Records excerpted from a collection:
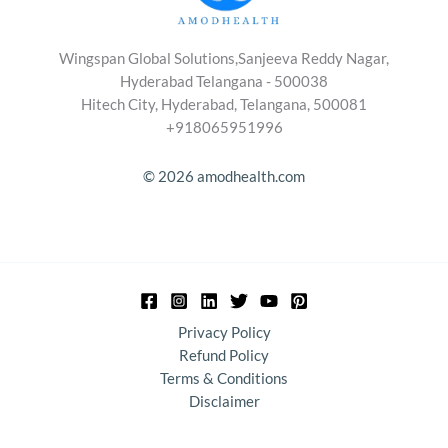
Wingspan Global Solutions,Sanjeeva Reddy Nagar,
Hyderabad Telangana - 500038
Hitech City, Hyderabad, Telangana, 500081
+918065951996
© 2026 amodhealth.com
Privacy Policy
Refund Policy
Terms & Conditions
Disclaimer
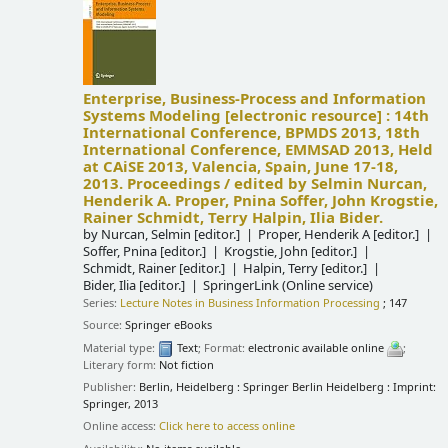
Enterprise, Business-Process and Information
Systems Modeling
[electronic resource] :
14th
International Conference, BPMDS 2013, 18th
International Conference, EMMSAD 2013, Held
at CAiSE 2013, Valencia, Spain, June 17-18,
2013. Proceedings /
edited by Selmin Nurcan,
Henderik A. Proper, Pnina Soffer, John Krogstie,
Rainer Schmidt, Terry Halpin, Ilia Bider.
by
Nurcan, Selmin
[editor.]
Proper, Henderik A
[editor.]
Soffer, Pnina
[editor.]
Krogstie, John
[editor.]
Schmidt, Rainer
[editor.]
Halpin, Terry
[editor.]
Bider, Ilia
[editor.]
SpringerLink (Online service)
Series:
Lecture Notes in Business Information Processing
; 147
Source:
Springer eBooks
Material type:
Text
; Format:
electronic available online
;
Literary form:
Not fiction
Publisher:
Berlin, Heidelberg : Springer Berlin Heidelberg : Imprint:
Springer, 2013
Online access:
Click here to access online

--

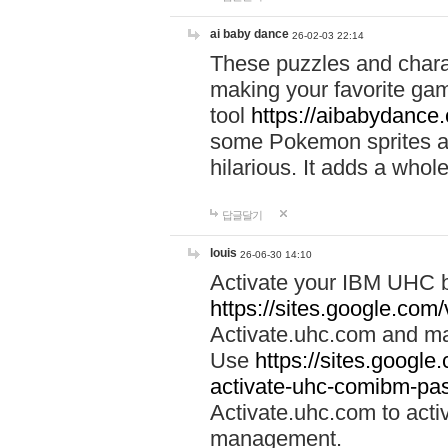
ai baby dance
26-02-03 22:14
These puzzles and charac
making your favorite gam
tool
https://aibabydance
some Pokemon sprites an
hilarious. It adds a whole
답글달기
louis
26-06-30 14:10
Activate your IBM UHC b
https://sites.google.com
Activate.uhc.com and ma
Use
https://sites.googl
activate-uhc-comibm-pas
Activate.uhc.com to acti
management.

▶ What you will do: Starting at the line that has "ai baby dance" in the records above, restate word for word every line until the one that has "management.", and include that one as well.

▶ Task output:
ai baby dance
26-02-03 22:14
These puzzles and charac
making your favorite gam
tool
https://aibabydance
some Pokemon sprites an
hilarious. It adds a whole
답글달기
louis
26-06-30 14:10
Activate your IBM UHC b
https://sites.google.com
Activate.uhc.com and ma
Use
https://sites.googl
activate-uhc-comibm-pas
Activate.uhc.com to acti
management.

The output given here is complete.